Howlader Md Mohasin, Yasmin Shamsunnahar, Bhaskar Ashish, Haque Md Mazharul
Queensland University of Technology, School of Civil and Environmental Engineering, Brisbane, Australia.
Queensland University of Technology, Centre for Accident Research and Road Safety-Queensland (CARRS-Q), Brisbane, Australia.
Accid Anal Prev. 2023 Jan;179:106882. doi: 10.1016/j.aap.2022.106882. Epub 2022 Nov 7.

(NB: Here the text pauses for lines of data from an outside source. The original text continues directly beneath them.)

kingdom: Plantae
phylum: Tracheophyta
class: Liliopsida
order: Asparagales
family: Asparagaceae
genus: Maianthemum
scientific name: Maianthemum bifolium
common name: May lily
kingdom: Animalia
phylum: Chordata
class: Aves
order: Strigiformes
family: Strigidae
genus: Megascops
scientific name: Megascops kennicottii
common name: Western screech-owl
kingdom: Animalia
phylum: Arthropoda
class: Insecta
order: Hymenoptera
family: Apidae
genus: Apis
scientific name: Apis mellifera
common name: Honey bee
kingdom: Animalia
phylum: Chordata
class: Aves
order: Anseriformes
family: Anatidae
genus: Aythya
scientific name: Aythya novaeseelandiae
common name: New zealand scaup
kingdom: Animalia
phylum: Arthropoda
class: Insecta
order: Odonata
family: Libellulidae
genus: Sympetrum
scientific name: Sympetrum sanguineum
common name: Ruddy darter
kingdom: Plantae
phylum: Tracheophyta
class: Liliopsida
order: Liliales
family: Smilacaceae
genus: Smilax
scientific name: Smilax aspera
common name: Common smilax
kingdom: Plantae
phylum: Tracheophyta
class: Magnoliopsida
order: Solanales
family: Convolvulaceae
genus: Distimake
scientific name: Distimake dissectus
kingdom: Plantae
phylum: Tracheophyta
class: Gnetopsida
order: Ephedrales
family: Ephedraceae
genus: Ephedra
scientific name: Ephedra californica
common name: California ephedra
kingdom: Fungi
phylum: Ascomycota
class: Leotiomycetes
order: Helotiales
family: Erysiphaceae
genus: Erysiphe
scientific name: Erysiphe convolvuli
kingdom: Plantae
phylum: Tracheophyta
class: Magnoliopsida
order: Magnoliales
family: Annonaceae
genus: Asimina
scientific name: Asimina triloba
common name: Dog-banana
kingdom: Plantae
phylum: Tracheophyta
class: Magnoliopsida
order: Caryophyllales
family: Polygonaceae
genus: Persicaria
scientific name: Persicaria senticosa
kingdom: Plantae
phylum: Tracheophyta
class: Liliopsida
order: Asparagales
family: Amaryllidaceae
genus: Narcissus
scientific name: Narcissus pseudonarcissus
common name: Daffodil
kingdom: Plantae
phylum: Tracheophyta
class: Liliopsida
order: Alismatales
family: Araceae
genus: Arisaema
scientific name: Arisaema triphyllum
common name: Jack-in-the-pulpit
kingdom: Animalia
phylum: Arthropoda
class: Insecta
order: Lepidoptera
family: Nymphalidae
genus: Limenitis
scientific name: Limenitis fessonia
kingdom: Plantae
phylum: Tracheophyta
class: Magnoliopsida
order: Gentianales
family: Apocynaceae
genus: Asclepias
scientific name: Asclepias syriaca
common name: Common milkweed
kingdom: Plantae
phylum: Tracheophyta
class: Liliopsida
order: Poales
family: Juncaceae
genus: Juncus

Right-turn crashes (or left-turn crashes for the US or similar countries) represent over 40 % of signalized intersection crashes in Queensland, Australia. Protected right-turn phasings are a widely used countermeasure for right-turn crashes, but the research findings on their effects across different crash types and intersection types are not consistent. Methodologically, the Empirical Bayes and Full Bayes techniques are generally applied for before-after evaluations, but the inclusion of heterogeneous models within these techniques has not been considered much. Addressing these research gaps, the objective of this study is to evaluate the effectiveness of protected right-turn signal phasings at signalized intersections employing heterogeneous count data models with the Empirical Bayes and Full Bayes techniques. In particular, the Empirical Bayes approach based on random parameters Poisson-Gamma models (simulation-based Empirical Bayes), and the Full Bayes approach based on random parameters Poisson-Lognormal intervention models (simulation-based Full Bayes) are applied. A total of 69 Cross intersections (with ten treated sites) and 47 T intersections (with six treated sites) from Southeast Queensland in Australia were included in the analysis to estimate the effects of protected right-turn signal phasings on various crash types. Results show that the change of signal phasing from a permissive right-turn phasing to the protected right-turn phasing at cross and T intersections reduces about 87 % and 91 % of right-turn crashes, respectively. In addition, the effect of protected right-turn phasings on rear-end crashes was not significant. The heterogenous count data models significantly address extra Poisson variation, leading to efficient safety estimates in both simulation-based Empirical Bayes and simulation-based Full Bayes approaches. This study demonstrates the importance of accounting for unobserved heterogeneity for the before-after evaluation of engineering countermeasures.
在澳大利亚昆士兰州,右转撞车事故(在美国或类似国家则为左转撞车事故)占信号控制交叉口撞车事故的40%以上。受保护的右转相位是一种广泛用于减少右转撞车事故的对策,但关于其对不同撞车类型和交叉口类型影响的研究结果并不一致。在方法上,经验贝叶斯和全贝叶斯技术通常用于前后评估,但这些技术中异质性模型的纳入尚未得到充分考虑。为填补这些研究空白,本研究的目的是采用经验贝叶斯和全贝叶斯技术,利用异质性计数数据模型评估信号控制交叉口受保护右转信号相位的有效性。具体而言,应用了基于随机参数泊松 - 伽马模型的经验贝叶斯方法(基于模拟的经验贝叶斯)和基于随机参数泊松 - 对数正态干预模型的全贝叶斯方法(基于模拟的全贝叶斯)。分析纳入了澳大利亚昆士兰州东南部的69个十字形交叉口(其中10个为处理站点)和47个T形交叉口(其中6个为处理站点),以估计受保护右转信号相位对各种撞车类型的影响。结果表明,在十字形和T形交叉口,信号相位从允许右转相位变为受保护右转相位后,右转撞车事故分别减少了约87%和91%。此外,受保护右转相位对追尾撞车事故的影响不显著。异质性计数数据模型显著解决了泊松额外变异问题,在基于模拟的经验贝叶斯和基于模拟的全贝叶斯方法中都能实现有效的安全估计。本研究证明了在工程对策前后评估中考虑未观察到的异质性的重要性。